I should’ve seen it coming.
Ten minutes later, I was standing in the hallway, lighting a cigarette because Chance wouldn’t allow smoking inside his apartment. Passersby crossed the sidewalk eleven stories below as I blew smoke through a vented window, watching it dissipate in the cold, wet Boston wind. The enforcer passed by me and I nodded to him, because I couldn’t remember his name. We’d worked together once before, visiting some kid at BC who’d liberated one of Chance’s couriers of his shipment using a rusted piece of metal and an acetylene torch. Later, while working construction, my stomach turned sour on realizing how similar the damp crack of plasterboard sounded to shattering the kid’s ribs. When the enforcer passed me in the hallway that evening, I averted my eyes, following a crack in the wall that snaked behind crown molding, then caught a flash of metallic light at his side and electric fire bursting through my stomach. A stain like oil spread across my white shirt, my hands sticky with blood. Next time it’s in your mouth, he said. He continued walking down the hallway as if nothing had happened, the knife already sheathed.
The warning given.
I left Boston the next day, holding a duffel bag and a gut crisscrossed with handmade sutures.

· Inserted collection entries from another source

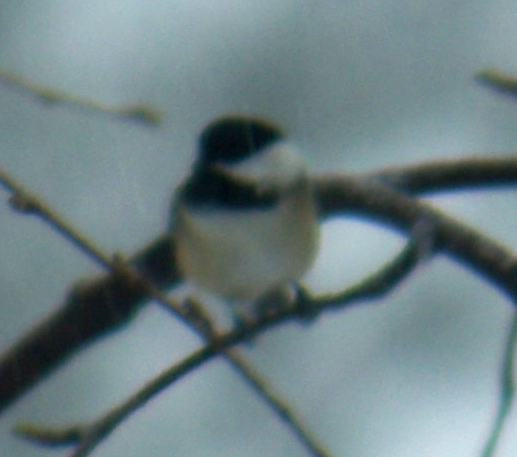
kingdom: Animalia
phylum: Chordata
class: Aves
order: Passeriformes
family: Paridae
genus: Poecile
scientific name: Poecile atricapillus
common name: Black-capped chickadee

As the shower fell silent, I could hear Luz counting twenty-eight, twenty-nine, and thirty through the door. I wrapped a towel around my waist and lay next to her on the bed. Her hair was piled on her head like an abstract sculpture.
“You want your present?” she said.
I pressed my hand to her stomach. “I thought it was two-to-four weeks before you’d know.”
She smacked my shoulder and called me a cabrón. She grabbed a tin the size of my palm from her yoga bag and took off the lid.
“I got this from one of the abuelas.” It smelled of pine trees and burning insulation.